Fund Type  Investor Target  Minimum Corpus  Investment Focus  Max Investors 
Venture Capital Schemes (Category I AIFs)  Up to 50 investors, min USD 250,000 each  USD 3 million  Early-stage & growth startups  50 
Restricted Schemes (Non-Retail)  Accredited / high-net-worth investors  USD 3 million  Unlisted securities, LLPs, mutual funds, real assets, derivatives  1,000 
Retail Schemes  Retail investors  USD 3 million  Listed securities, ETFs, global funds  No fixed limit 
Special Situation Funds (Part D)  Accredited & HNIs  USD 3 million  Distressed assets, stressed companies, turnaround opportunities; debt/equity/hybrid  1,000 

Each scheme operates under clear limits on diversification, sector exposure, and portfolio composition — ensuring investor protection and regulatory transparency.

Tax and Regulatory Advantages of GIFT City (IFSC) 

1. Direct Tax Benefits 

  • 100% Income Tax Exemption – Section 80LA 

IFSC units deriving income solely from eligible business enjoy 100% tax exemption for any 10 consecutive years out of 15 from commencement. 

  • Reduced MAT/AMT – Sections 115JB & 115JC 

MAT: 9% (instead of 15%) for IFSC units earning in foreign exchange. 

AMT: Not applicable to non-corporate assessees in IFSC. 

  • Exemption on Dividends & Income – Section 10(4D) 

Income from transfer of capital assets, interest, dividend, or securities by IFSC-specified funds is fully exempt. 

  • No Capital Gains Tax for Non-Residents – Section 10(4E) 

Applicable on offshore derivatives, NDFs, OTC derivatives if transacted in IFSC in foreign currency. 

  • No Tax on Aircraft/Ship Leasing Income – Section 10(4F) 

Exempts income of non-resident lessors leasing to IFSC units, if in foreign currency. 

  • Exemption for Investment Funds – Section 10(23FB) 

Income of AIFs (Category I/II) located in IFSC is exempt if all unit holders are non-residents. 

  • Special Regime for Foreign Investors – Section 115AD 
    • Interest from bonds listed on IFSC exchange taxed at 5%. 
    • No capital gains tax on certain transactions for FIIs/FPIs. 

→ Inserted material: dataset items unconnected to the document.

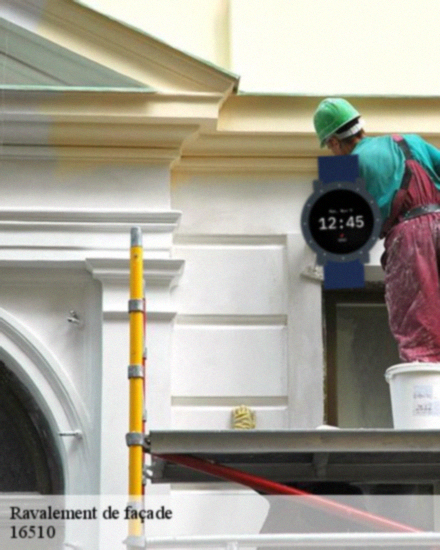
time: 12:45
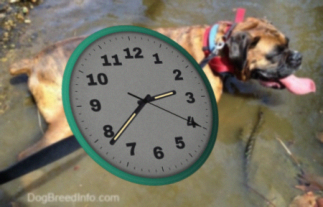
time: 2:38:20
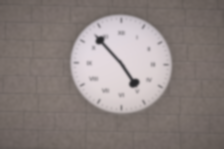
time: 4:53
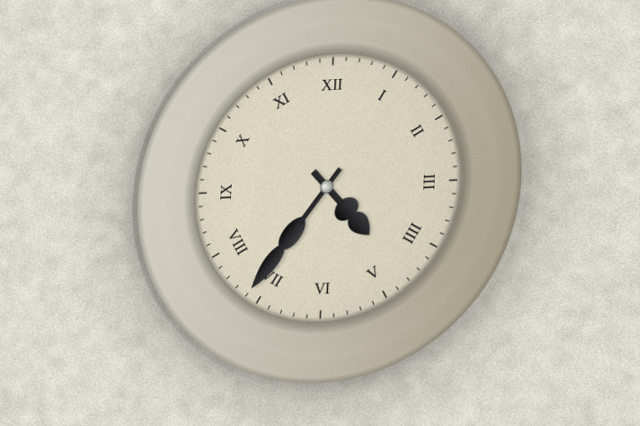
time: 4:36
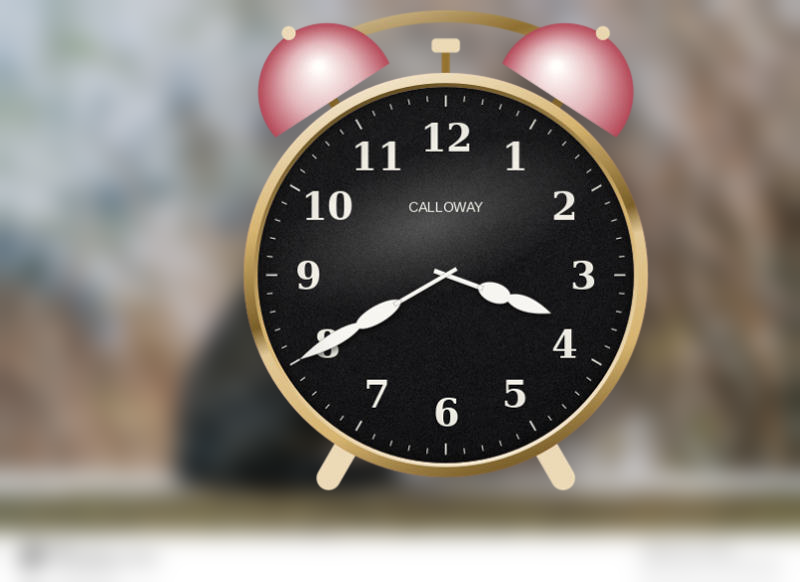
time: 3:40
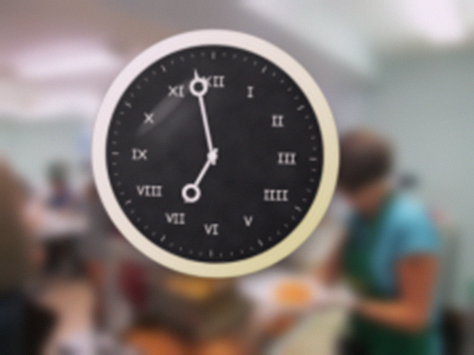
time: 6:58
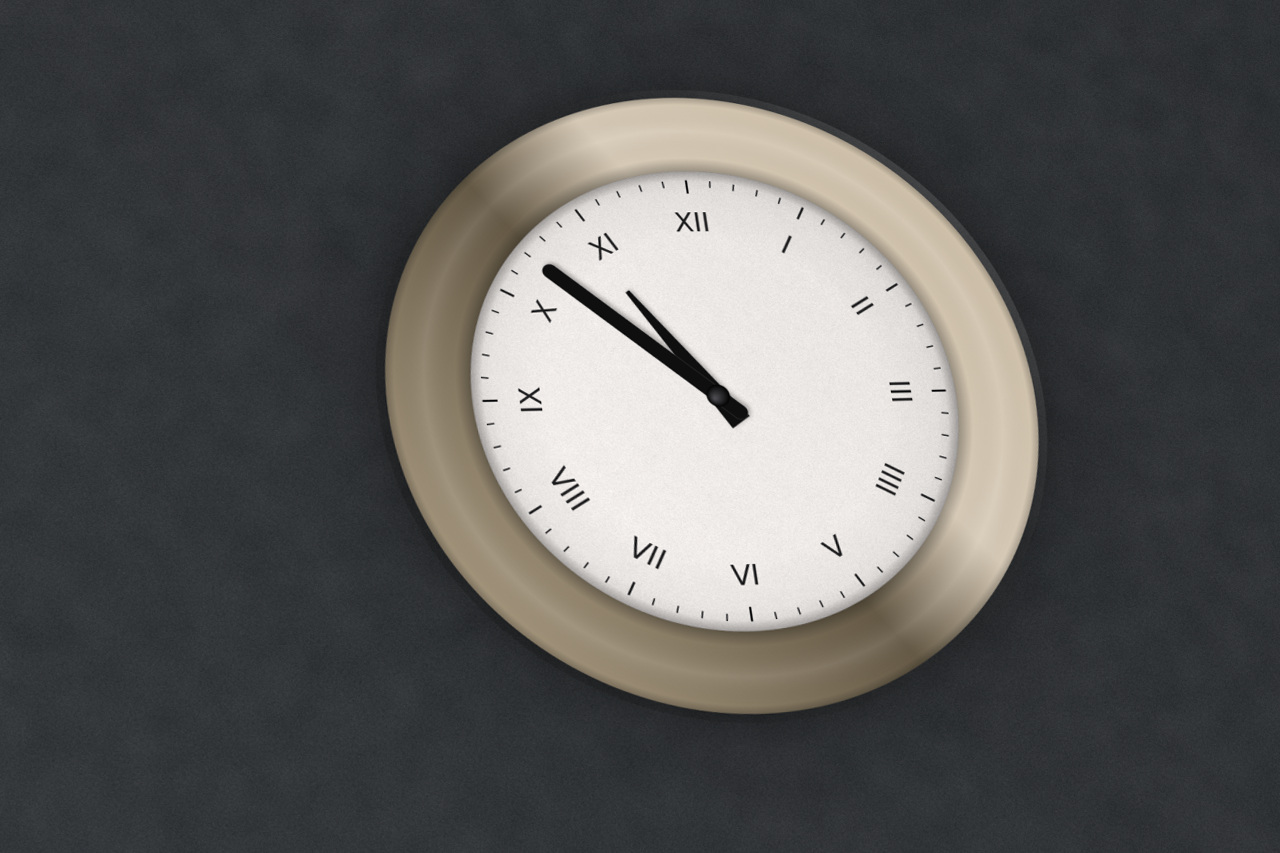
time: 10:52
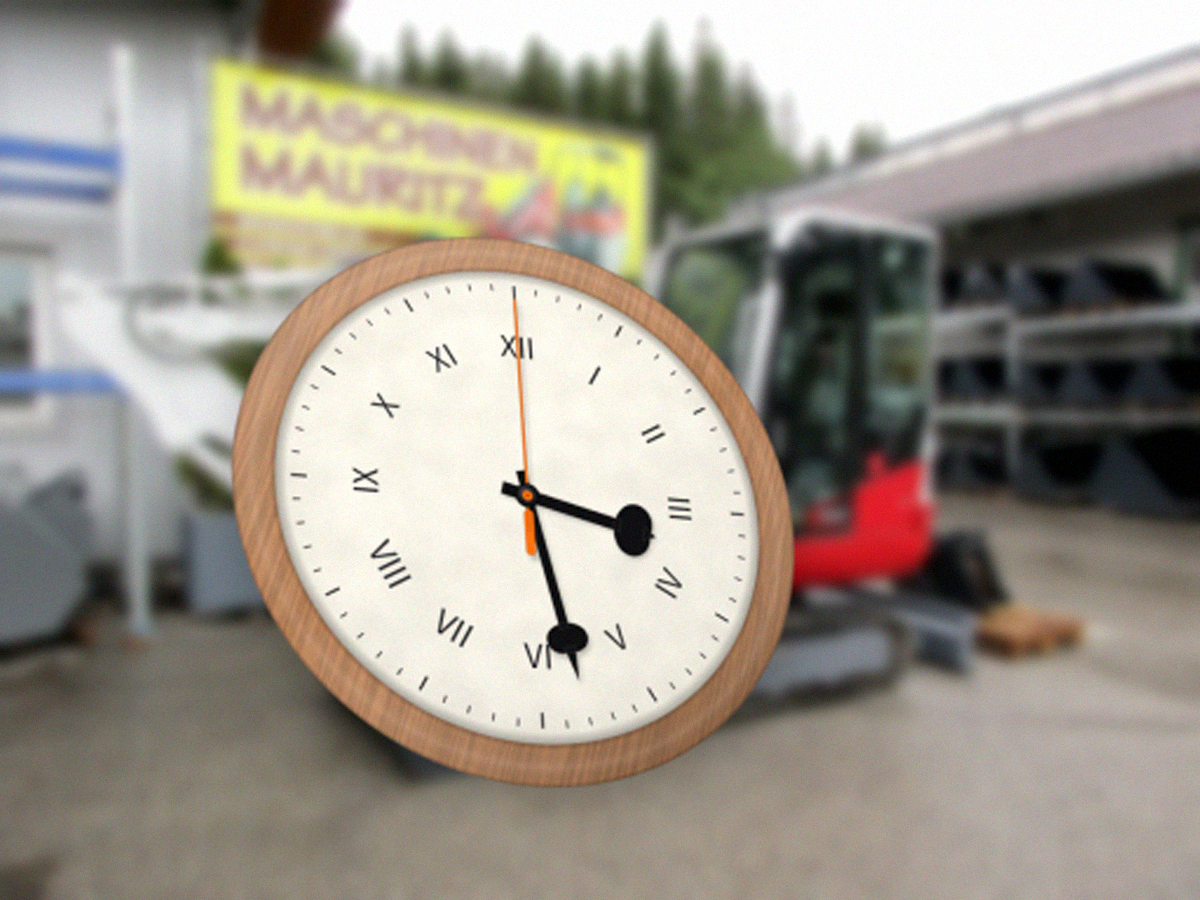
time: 3:28:00
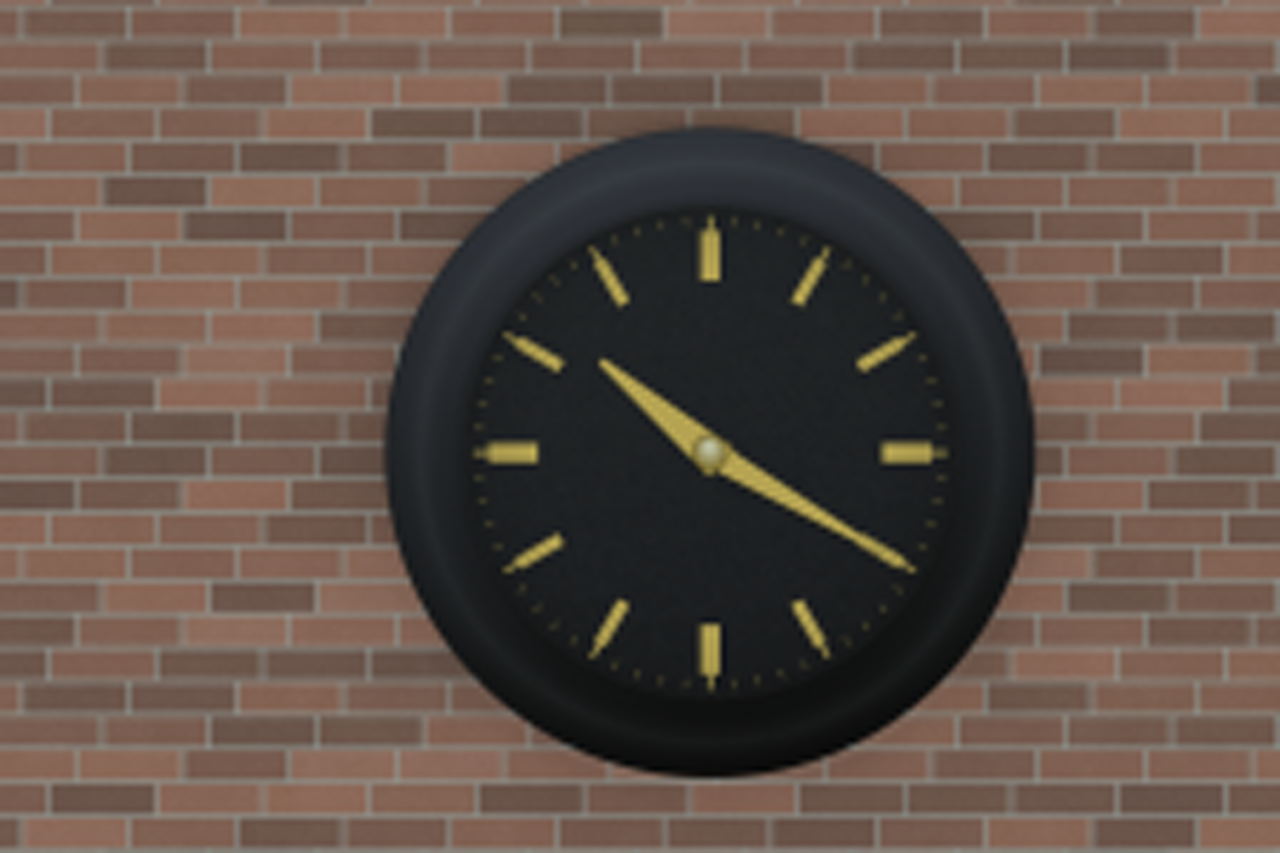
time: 10:20
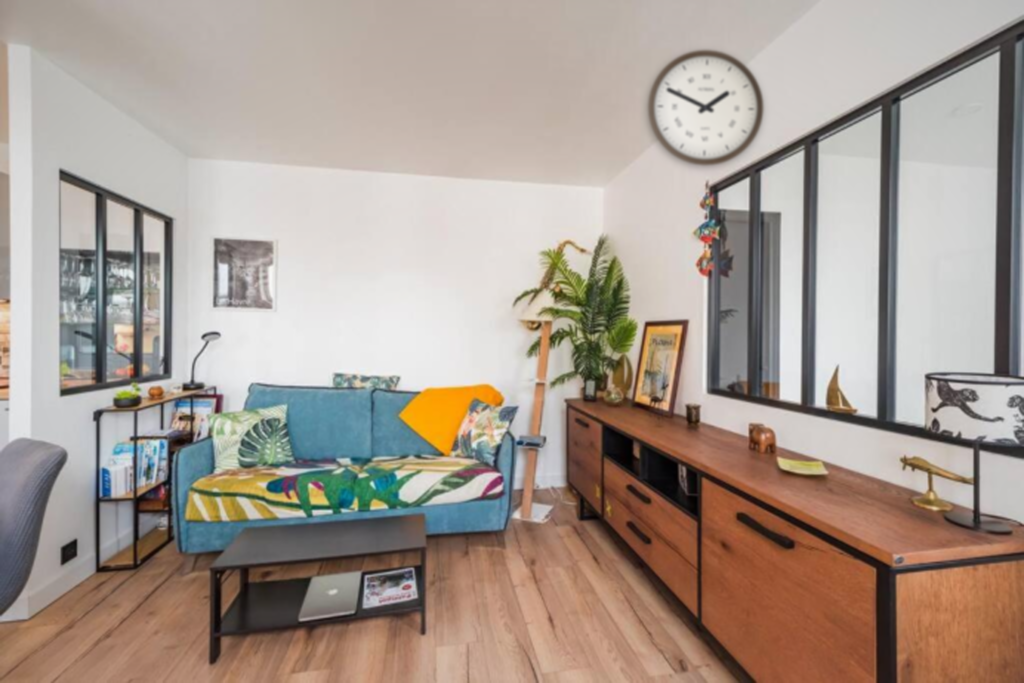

2. Indirect Tax & Duty Benefits 

  • GST Benefits 

Zero GST on exports: Services from IFSC to foreign clients are treated as exports; ITC refundable. 

No GST on intra-IFSC supplies: Services between IFSC units or to SEZ units are zero-rated. 

No IGST on imports: Exempt under SEZ notifications for capital goods, inputs, and input services. 

  • Customs Duty Exemptions 

No Basic Customs Duty (BCD) on imports for authorized operations with proper documentation. 

No Export Duty on goods/services exported from IFSC. 

  • Stamp Duty Exemptions 

100% exemption on instruments executed by or in favor of IFSC units: loan agreements, lease deeds, share transfers, service agreements, as per Gujarat Stamps Act amendments for GIFT City. 

Current Statistics  

Statistics for Fund Management –  

  • 116 Fund Management Entities (FMEs) registered 
  • 143 Funds launched 
  • Total commitments raised: USD 11.69 billion 
  • Investments made: USD 4.5 billion across Indian and foreign jurisdictions 
  • Category I & II AIFs: USD 7.73 billion in commitments 
  • Category III AIFs: USD 3.77 billion in commitments 

These figures show steady quarterly growth, with both venture capital and global fund strategies gaining traction within the IFSC ecosystem. 

In Summary 

Setting up a fund in GIFT City enables global investors and fund managers to participate in India’s growth using world-class regulation, low taxation, and a future-ready innovation platform. Whether structured as a traditional AIF or a tokenised asset fund, GIFT City provides the infrastructure, credibility, and opportunity to redefine financial wealth creation.